___ Provided data ___
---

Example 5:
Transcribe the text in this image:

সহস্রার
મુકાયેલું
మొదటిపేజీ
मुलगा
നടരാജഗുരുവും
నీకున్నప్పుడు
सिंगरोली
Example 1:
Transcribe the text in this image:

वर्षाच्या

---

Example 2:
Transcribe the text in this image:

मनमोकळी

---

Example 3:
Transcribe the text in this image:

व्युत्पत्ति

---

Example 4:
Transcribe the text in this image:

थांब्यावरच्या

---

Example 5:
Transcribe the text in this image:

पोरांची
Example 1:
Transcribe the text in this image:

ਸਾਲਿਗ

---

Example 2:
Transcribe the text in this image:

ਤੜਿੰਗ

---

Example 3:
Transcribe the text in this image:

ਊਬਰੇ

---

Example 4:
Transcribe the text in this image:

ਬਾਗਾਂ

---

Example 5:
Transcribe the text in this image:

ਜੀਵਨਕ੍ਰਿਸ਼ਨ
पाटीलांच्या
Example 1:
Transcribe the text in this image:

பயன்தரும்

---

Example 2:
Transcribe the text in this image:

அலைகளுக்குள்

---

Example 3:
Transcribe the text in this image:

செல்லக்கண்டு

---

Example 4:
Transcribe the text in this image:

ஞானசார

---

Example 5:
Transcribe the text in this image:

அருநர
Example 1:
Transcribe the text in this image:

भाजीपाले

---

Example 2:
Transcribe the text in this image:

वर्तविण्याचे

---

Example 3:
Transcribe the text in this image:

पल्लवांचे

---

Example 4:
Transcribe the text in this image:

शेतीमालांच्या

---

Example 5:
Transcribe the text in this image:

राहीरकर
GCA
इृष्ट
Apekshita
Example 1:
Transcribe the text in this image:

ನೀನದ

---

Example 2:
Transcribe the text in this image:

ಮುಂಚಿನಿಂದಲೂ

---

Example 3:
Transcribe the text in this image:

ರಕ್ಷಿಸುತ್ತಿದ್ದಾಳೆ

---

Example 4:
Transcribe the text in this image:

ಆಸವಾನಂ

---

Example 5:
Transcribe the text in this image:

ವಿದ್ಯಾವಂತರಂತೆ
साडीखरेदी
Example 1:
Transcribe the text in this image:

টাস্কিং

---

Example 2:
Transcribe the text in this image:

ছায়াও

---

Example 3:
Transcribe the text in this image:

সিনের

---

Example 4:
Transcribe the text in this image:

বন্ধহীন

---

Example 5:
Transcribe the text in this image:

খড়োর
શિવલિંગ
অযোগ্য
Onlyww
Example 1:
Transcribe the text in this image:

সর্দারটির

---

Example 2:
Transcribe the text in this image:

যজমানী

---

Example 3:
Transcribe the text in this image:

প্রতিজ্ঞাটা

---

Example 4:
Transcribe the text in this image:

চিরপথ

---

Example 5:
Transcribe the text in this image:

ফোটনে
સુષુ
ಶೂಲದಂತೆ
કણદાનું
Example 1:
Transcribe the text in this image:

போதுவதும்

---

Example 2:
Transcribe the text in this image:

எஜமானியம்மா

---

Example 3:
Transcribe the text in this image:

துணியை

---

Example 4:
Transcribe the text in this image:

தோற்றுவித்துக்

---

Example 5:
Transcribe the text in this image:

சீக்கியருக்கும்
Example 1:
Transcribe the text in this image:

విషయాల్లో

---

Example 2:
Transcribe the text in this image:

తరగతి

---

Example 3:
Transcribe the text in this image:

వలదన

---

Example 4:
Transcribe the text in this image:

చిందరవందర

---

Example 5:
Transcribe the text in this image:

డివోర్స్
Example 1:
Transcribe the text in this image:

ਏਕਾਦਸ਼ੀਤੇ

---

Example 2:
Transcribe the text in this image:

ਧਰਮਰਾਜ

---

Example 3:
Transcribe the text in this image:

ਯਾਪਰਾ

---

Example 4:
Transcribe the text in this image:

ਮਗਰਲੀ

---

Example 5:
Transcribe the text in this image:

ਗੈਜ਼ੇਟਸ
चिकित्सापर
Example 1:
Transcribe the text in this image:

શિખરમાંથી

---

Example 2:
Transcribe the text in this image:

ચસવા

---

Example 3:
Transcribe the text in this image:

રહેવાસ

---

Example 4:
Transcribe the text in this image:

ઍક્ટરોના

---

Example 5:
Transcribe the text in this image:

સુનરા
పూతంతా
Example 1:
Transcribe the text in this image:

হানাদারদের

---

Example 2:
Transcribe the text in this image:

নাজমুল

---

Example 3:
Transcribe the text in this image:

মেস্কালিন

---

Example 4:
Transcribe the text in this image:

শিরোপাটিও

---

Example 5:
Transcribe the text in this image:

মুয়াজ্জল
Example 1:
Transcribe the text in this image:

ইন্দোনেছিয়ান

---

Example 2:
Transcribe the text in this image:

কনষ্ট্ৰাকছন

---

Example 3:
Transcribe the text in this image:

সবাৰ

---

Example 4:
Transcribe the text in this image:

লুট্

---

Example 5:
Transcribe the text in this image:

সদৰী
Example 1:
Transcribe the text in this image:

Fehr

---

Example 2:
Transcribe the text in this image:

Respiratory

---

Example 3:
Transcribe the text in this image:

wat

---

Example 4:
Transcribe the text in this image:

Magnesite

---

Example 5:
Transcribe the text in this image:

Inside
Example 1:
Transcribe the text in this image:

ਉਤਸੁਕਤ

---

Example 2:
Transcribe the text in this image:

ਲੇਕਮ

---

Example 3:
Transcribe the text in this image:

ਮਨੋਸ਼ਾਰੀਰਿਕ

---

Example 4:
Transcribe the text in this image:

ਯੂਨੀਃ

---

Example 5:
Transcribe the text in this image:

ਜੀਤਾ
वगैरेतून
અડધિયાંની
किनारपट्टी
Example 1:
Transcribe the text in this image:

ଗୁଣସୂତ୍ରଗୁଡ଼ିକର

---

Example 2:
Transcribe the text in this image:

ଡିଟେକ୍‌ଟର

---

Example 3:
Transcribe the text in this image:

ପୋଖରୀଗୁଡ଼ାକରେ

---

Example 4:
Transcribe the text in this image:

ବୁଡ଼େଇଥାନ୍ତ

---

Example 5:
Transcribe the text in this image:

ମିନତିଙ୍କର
___
In full and without alteration, write out each record.

---

Example 5:
Transcribe the text in this image:

সহস্রার
મુકાયેલું
మొదటిపేజీ
मुलगा
നടരാജഗുരുവും
నీకున్నప్పుడు
सिंगरोली
Example 1:
Transcribe the text in this image:

वर्षाच्या

---

Example 2:
Transcribe the text in this image:

मनमोकळी

---

Example 3:
Transcribe the text in this image:

व्युत्पत्ति

---

Example 4:
Transcribe the text in this image:

थांब्यावरच्या

---

Example 5:
Transcribe the text in this image:

पोरांची
Example 1:
Transcribe the text in this image:

ਸਾਲਿਗ

---

Example 2:
Transcribe the text in this image:

ਤੜਿੰਗ

---

Example 3:
Transcribe the text in this image:

ਊਬਰੇ

---

Example 4:
Transcribe the text in this image:

ਬਾਗਾਂ

---

Example 5:
Transcribe the text in this image:

ਜੀਵਨਕ੍ਰਿਸ਼ਨ
पाटीलांच्या
Example 1:
Transcribe the text in this image:

பயன்தரும்

---

Example 2:
Transcribe the text in this image:

அலைகளுக்குள்

---

Example 3:
Transcribe the text in this image:

செல்லக்கண்டு

---

Example 4:
Transcribe the text in this image:

ஞானசார

---

Example 5:
Transcribe the text in this image:

அருநர
Example 1:
Transcribe the text in this image:

भाजीपाले

---

Example 2:
Transcribe the text in this image:

वर्तविण्याचे

---

Example 3:
Transcribe the text in this image:

पल्लवांचे

---

Example 4:
Transcribe the text in this image:

शेतीमालांच्या

---

Example 5:
Transcribe the text in this image:

राहीरकर
GCA
इृष्ट
Apekshita
Example 1:
Transcribe the text in this image:

ನೀನದ

---

Example 2:
Transcribe the text in this image:

ಮುಂಚಿನಿಂದಲೂ

---

Example 3:
Transcribe the text in this image:

ರಕ್ಷಿಸುತ್ತಿದ್ದಾಳೆ

---

Example 4:
Transcribe the text in this image:

ಆಸವಾನಂ

---

Example 5:
Transcribe the text in this image:

ವಿದ್ಯಾವಂತರಂತೆ
साडीखरेदी
Example 1:
Transcribe the text in this image:

টাস্কিং

---

Example 2:
Transcribe the text in this image:

ছায়াও

---

Example 3:
Transcribe the text in this image:

সিনের

---

Example 4:
Transcribe the text in this image:

বন্ধহীন

---

Example 5:
Transcribe the text in this image:

খড়োর
શિવલિંગ
অযোগ্য
Onlyww
Example 1:
Transcribe the text in this image:

সর্দারটির

---

Example 2:
Transcribe the text in this image:

যজমানী

---

Example 3:
Transcribe the text in this image:

প্রতিজ্ঞাটা

---

Example 4:
Transcribe the text in this image:

চিরপথ

---

Example 5:
Transcribe the text in this image:

ফোটনে
સુષુ
ಶೂಲದಂತೆ
કણદાનું
Example 1:
Transcribe the text in this image:

போதுவதும்

---

Example 2:
Transcribe the text in this image:

எஜமானியம்மா

---

Example 3:
Transcribe the text in this image:

துணியை

---

Example 4:
Transcribe the text in this image:

தோற்றுவித்துக்

---

Example 5:
Transcribe the text in this image:

சீக்கியருக்கும்
Example 1:
Transcribe the text in this image:

విషయాల్లో

---

Example 2:
Transcribe the text in this image:

తరగతి

---

Example 3:
Transcribe the text in this image:

వలదన

---

Example 4:
Transcribe the text in this image:

చిందరవందర

---

Example 5:
Transcribe the text in this image:

డివోర్స్
Example 1:
Transcribe the text in this image:

ਏਕਾਦਸ਼ੀਤੇ

---

Example 2:
Transcribe the text in this image:

ਧਰਮਰਾਜ

---

Example 3:
Transcribe the text in this image:

ਯਾਪਰਾ

---

Example 4:
Transcribe the text in this image:

ਮਗਰਲੀ

---

Example 5:
Transcribe the text in this image:

ਗੈਜ਼ੇਟਸ
चिकित्सापर
Example 1:
Transcribe the text in this image:

શિખરમાંથી

---

Example 2:
Transcribe the text in this image:

ચસવા

---

Example 3:
Transcribe the text in this image:

રહેવાસ

---

Example 4:
Transcribe the text in this image:

ઍક્ટરોના

---

Example 5:
Transcribe the text in this image:

સુનરા
పూతంతా
Example 1:
Transcribe the text in this image:

হানাদারদের

---

Example 2:
Transcribe the text in this image:

নাজমুল

---

Example 3:
Transcribe the text in this image:

মেস্কালিন

---

Example 4:
Transcribe the text in this image:

শিরোপাটিও

---

Example 5:
Transcribe the text in this image:

মুয়াজ্জল
Example 1:
Transcribe the text in this image:

ইন্দোনেছিয়ান

---

Example 2:
Transcribe the text in this image:

কনষ্ট্ৰাকছন

---

Example 3:
Transcribe the text in this image:

সবাৰ

---

Example 4:
Transcribe the text in this image:

লুট্

---

Example 5:
Transcribe the text in this image:

সদৰী
Example 1:
Transcribe the text in this image:

Fehr

---

Example 2:
Transcribe the text in this image:

Respiratory

---

Example 3:
Transcribe the text in this image:

wat

---

Example 4:
Transcribe the text in this image:

Magnesite

---

Example 5:
Transcribe the text in this image:

Inside
Example 1:
Transcribe the text in this image:

ਉਤਸੁਕਤ

---

Example 2:
Transcribe the text in this image:

ਲੇਕਮ

---

Example 3:
Transcribe the text in this image:

ਮਨੋਸ਼ਾਰੀਰਿਕ

---

Example 4:
Transcribe the text in this image:

ਯੂਨੀਃ

---

Example 5:
Transcribe the text in this image:

ਜੀਤਾ
वगैरेतून
અડધિયાંની
किनारपट्टी
Example 1:
Transcribe the text in this image:

ଗୁଣସୂତ୍ରଗୁଡ଼ିକର

---

Example 2:
Transcribe the text in this image:

ଡିଟେକ୍‌ଟର

---

Example 3:
Transcribe the text in this image:

ପୋଖରୀଗୁଡ଼ାକରେ

---

Example 4:
Transcribe the text in this image:

ବୁଡ଼େଇଥାନ୍ତ

---

Example 5:
Transcribe the text in this image:

ମିନତିଙ୍କର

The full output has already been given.